Die Zinnoberbereitung mittelst Schwefelkalium;
vom Bergingenieur Magnus Firmenich in Cöln.
Aus dem polytechnischen Centralblatt, 1861 S.
1025.
Firmenich, über Zinnoberbereitung mittelst
Schwefelkalium.
Der Zinnober tritt in der Natur auf theils in Krystallen, theils krystallinisch, derb
und erdig, als späthiger, faseriger und erdiger Zinnober, und zwar entweder auf
Lagern und Gängen oder als erdige und staubartige Theile der ganzen Gebirgsmasse
beigemengt. Ebenfalls wird solcher auf chemischem Wege, auf trocknem wie auf nassem,
dargestellt, auf trocknem Wege jedoch bei weitem am meisten. Bei der Bereitung im
Großen bringt man gewöhnlich Schwefel und Quecksilber im Verhältniß von 1 : 7 in
einem eisernen Geräth zum Schmelzen und unterwirft das erhaltene Schwefelquecksilber
einer Sublimation in irdenen feuerfesten Gefäßen, oder man mischt, wie in Idria,
Quecksilber und fein gepulverten Schwefel vorher in rotirenden Fässern und bewirkt
die chemische Verbindung und Sublimation durch Erhitzen der Mischung in gußeisernen
Kolben. Eine Darstellung, welche noch weniger bekannt seyn dürfte, jedoch ihrer
überaus günstigen Resultate halber in Beziehung auf Farbe des Products und
Haltbarkeit desselben im Feuer vor allen anderen Methoden den Vorzug verdient, ist
die Zinnoberfabrication mittelst Schwefelkalium. Dieselbe bedingt vorab die
Bereitung eines möglichst reinen Schwefelkaliums. Dasselbe kann zwar auf
verschiedene Weise im Maximum dargestellt werden, jedoch ist die Bereitung mittelst
Aetzkalilauge und Schwefel im Ueberschuß durch Kochen, sowie die durch Schmelzen von
Potasche und Schwefel, für die Zinnoberbereitung verwerflich, da sich dabei
unterschwefligsaures oder schwefelsaures Kali bildet, welche der Zinnoberbereitung
hindernd in den Weg treten. Ein ganz reines Schwefelkalium ist nur dadurch zu
erzielen, daß schwefelsaures Kali mittelst Holzkohle reducirt wird; durch
nachheriges Sättigen mit Schwefel verschafft man sich alsdann die zur Bereitung
geeignete Lauge. Man nehme z.B. 20 Th. fein gepulvertes schwefelsaures Kali und 6
Th. gepulverte Holzkohle, mische sie gehörig mit einander und fülle damit hessische
Schmelztiegel von einem Quart bis zu 3/4 ihres Inhalts an. Diese werden, gut
bedeckt, in einem Schmelzofen erhitzt, wobei die Masse nach und nach in heftiges
Kochen geräth, welches nach erfolgtem Durchschmelzen aufhört. Nunmehr hat sie das
Ansehen von geschmolzenem Metall; es ist nun Einfach-Schwefelkalium (KS)
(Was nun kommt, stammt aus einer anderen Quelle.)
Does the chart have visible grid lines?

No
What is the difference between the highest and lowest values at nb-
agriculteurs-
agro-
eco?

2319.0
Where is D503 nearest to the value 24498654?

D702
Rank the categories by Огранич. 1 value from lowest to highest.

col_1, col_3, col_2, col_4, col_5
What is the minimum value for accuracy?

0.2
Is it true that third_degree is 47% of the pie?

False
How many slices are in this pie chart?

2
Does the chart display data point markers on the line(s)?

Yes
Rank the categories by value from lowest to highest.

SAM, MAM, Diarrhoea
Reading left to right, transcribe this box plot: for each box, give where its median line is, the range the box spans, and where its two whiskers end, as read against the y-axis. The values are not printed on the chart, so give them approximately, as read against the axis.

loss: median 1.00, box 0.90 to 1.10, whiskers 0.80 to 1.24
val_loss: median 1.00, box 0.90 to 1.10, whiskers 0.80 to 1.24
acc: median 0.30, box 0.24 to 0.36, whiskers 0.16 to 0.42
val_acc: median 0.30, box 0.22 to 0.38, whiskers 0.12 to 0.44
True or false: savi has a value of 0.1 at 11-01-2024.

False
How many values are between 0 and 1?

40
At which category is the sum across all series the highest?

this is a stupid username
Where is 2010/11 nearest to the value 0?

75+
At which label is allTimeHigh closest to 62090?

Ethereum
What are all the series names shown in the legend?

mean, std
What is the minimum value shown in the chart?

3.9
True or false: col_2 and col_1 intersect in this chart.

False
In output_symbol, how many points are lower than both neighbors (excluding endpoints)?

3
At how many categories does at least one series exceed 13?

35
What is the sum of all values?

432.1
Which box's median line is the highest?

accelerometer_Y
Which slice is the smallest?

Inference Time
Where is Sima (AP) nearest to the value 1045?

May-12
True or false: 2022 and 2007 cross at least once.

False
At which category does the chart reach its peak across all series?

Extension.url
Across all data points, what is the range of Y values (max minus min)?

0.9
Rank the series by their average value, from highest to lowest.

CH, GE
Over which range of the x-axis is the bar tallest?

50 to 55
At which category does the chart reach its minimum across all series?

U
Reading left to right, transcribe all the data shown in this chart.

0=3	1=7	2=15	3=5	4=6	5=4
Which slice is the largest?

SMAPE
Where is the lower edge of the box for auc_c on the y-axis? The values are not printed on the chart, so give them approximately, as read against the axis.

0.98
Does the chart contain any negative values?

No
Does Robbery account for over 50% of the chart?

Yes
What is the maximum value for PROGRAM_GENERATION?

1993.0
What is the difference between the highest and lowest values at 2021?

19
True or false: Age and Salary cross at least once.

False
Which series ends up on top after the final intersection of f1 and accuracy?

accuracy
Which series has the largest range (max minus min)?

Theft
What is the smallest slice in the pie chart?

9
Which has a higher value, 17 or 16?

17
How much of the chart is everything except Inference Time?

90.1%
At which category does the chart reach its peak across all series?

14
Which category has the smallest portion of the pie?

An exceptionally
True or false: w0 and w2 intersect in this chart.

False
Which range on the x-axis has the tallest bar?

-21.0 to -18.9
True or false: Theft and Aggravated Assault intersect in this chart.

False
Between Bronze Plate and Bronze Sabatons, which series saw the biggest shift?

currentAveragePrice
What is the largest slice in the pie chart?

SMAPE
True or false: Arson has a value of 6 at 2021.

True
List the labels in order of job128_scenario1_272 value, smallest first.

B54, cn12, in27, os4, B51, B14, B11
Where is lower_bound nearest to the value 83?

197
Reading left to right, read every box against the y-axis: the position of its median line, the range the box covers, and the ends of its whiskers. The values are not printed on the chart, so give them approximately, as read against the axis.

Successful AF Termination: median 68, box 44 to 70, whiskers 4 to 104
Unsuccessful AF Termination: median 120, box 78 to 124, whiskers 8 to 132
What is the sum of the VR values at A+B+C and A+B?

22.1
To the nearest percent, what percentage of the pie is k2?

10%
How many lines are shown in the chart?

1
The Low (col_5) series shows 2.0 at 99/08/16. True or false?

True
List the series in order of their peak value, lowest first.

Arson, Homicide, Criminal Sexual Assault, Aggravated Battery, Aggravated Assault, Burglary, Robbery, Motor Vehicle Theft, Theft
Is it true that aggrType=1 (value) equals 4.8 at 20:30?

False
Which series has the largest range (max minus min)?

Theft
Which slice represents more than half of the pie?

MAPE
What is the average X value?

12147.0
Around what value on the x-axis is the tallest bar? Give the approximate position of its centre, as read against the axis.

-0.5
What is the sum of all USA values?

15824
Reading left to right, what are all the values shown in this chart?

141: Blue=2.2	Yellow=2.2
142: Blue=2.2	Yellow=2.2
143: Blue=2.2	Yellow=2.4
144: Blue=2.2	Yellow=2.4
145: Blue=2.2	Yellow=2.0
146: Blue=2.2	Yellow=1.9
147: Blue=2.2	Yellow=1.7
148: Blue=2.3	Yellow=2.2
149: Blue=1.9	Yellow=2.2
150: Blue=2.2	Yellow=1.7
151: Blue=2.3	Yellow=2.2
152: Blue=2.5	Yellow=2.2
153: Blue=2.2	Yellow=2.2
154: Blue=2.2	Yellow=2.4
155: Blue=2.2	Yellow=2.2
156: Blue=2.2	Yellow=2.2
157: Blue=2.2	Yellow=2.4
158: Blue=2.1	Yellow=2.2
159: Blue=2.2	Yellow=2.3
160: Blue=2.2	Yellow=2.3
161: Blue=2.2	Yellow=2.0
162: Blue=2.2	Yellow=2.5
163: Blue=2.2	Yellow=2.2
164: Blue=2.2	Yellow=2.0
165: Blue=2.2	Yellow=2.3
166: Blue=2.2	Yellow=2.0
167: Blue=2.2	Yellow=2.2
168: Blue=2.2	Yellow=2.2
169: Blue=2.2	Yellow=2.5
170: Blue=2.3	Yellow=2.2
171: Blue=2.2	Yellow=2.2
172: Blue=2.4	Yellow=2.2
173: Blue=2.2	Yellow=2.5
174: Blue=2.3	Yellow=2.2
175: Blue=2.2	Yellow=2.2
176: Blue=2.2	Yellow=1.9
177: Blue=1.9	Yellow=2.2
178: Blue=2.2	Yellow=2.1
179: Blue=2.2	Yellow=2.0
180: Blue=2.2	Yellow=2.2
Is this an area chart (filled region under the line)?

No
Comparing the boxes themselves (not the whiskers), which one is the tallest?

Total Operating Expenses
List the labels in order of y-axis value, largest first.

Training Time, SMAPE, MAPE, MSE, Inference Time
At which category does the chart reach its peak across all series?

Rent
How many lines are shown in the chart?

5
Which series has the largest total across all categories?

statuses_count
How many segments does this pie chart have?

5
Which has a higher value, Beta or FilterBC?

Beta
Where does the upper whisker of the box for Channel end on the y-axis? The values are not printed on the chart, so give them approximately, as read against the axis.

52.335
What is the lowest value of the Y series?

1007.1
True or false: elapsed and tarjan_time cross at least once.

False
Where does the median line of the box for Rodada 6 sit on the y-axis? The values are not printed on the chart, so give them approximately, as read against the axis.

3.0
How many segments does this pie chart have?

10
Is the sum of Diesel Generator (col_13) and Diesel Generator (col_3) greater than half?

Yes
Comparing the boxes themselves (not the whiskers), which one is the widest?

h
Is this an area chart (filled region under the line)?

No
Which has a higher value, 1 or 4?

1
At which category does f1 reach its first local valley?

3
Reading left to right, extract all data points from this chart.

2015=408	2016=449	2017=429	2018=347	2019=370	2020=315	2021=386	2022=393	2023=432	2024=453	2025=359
entstanden, eine Substanz, die nach dem Erkalten eine braune oder rothe Farbe zeigt,
krystallinisch ist und an der Luft schnell feucht wird und zerfließt. Hierzu gießt
man Regenwasser im Verhältniß von 2 : 7 und bringt die Mischung in einem eisernen
Kessel zum Kochen. Alsdann wird die Lösung filtrirt und durch Erkalten das nicht
reducirte schwefelsaure Kali abgesondert, indem solches sich an den Wänden in
Krystallen absetzt. Die auf solche Weise gereinigte Lauge wird sodann neuerdings zum
Kochen gebracht und nach und nach gestoßener Schwefel bis zur Sättigung, welche an
dem Aufwallen der Flüssigkeit und Bildung von Blasen an der Oberfläche zu erkennen
ist, zugefügt. Das Einfach-Schwefelkalium nimmt bis zur vollständigen
Sättigung noch 4 Atome Schwefel auf, muß jedoch alsdann sorgfältig vor dem Zutritt
der Luft bewahrt werden, da deren Sauerstoff zersetzend auf dasselbe einwirkt.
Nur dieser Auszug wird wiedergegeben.